(Content revision data)

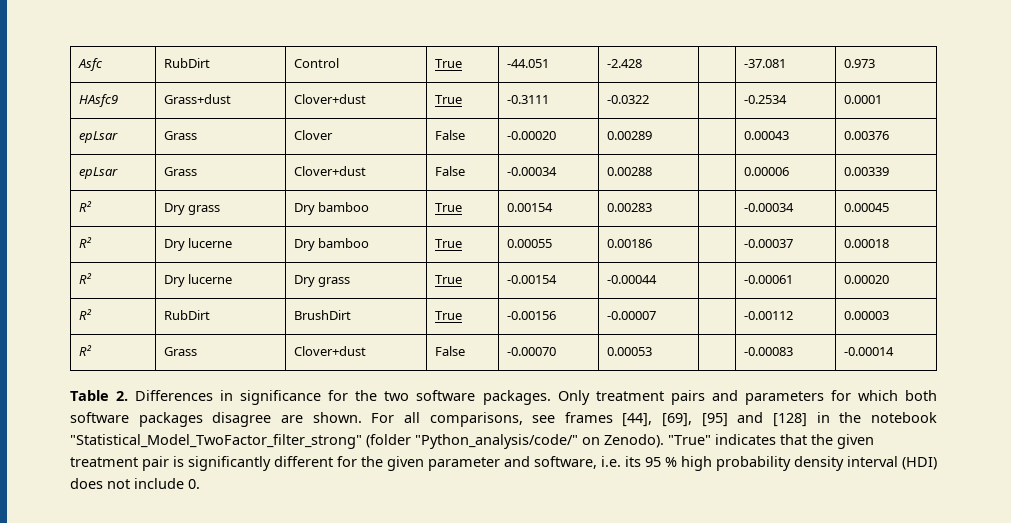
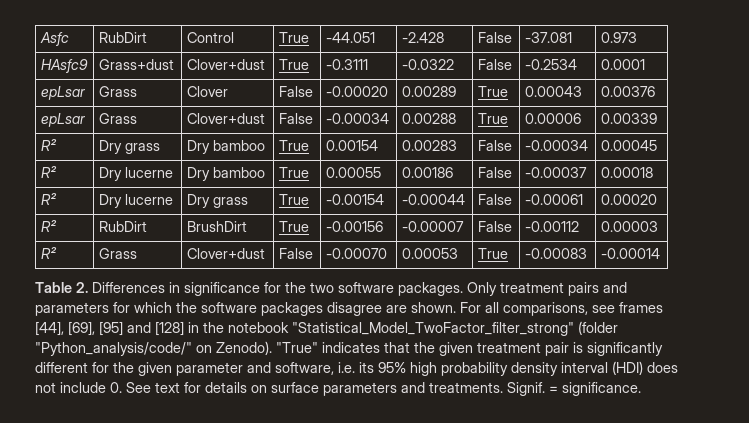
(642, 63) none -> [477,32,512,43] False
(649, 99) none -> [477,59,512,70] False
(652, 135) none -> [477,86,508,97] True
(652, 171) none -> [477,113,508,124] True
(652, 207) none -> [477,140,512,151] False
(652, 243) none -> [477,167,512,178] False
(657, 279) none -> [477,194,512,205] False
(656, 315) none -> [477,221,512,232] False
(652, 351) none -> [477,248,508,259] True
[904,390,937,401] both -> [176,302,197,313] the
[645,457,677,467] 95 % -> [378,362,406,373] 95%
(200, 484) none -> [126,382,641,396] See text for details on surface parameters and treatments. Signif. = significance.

▶ _WHAT YOU WILL DO_
Skip every picture and transcribe the data above exactly.

▶ _ANSWER TO THIS EXERCISE_
(642, 63) none -> [477,32,512,43] False
(649, 99) none -> [477,59,512,70] False
(652, 135) none -> [477,86,508,97] True
(652, 171) none -> [477,113,508,124] True
(652, 207) none -> [477,140,512,151] False
(652, 243) none -> [477,167,512,178] False
(657, 279) none -> [477,194,512,205] False
(656, 315) none -> [477,221,512,232] False
(652, 351) none -> [477,248,508,259] True
[904,390,937,401] both -> [176,302,197,313] the
[645,457,677,467] 95 % -> [378,362,406,373] 95%
(200, 484) none -> [126,382,641,396] See text for details on surface parameters and treatments. Signif. = significance.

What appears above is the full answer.